[T]

Hello, I have attached a photo of a graph. The reaction equation was:
PbI₂  Pb²⁺ + 2I^-

My question is, if the reverse reaction slows down at time t, why won't the forwards reaction also slow down? At t, the reverse reaction decreased, but the forwards reaction was still constant. This meant that shortly after t, the concentration of PbI₂ will decrease as a result because the forwards reaction>reverse reaction. If the concentration of PbI₂ decreased, won't the forwards reaction decrease too because of the collision and activation energy theory?

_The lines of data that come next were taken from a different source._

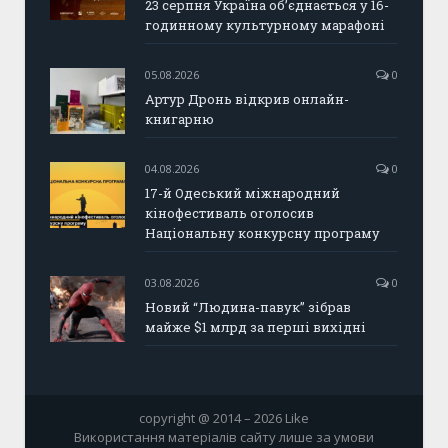
23 серпня Україна об’єднається у 16-
годинному культурному марафоні
05.08.2026
0
Артур Дронь відкрив онлайн-
книгарню
04.08.2026
0
17-й Одеський міжнародний
кінофестиваль оголосив
Національну конкурсну програму
03.08.2026
0
Новий “Людина-павук” зібрав
майже $1 млрд за перші вихідні
copyright @ 2014 – 2026 Like
Використання матеріалів сайту лише за умови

Thanks, sorry if I am confusing.

[mjc123]

You don't specify the states of the reagents, but I assume the reaction is
PbI₂(s)  Pb²⁺(aq) + 2I^-(aq)
If PbI₂ is solid, not in solution (and undissociated PbI₂ has no solubility, as far as I know) then it has no "concentration" to decrease. By convention the activity of all pure solid or liquid phases has a value of 1, however much or little is present. As it reacts, the activity does not change, so nor does the rate of reaction. Even if the equilibrium is shifted to the right by reducing the rate of the reverse reaction (how? not by lowering the temperature, because that would reduce the forward reaction rate too), the rate of the forward reaction remains unchanged.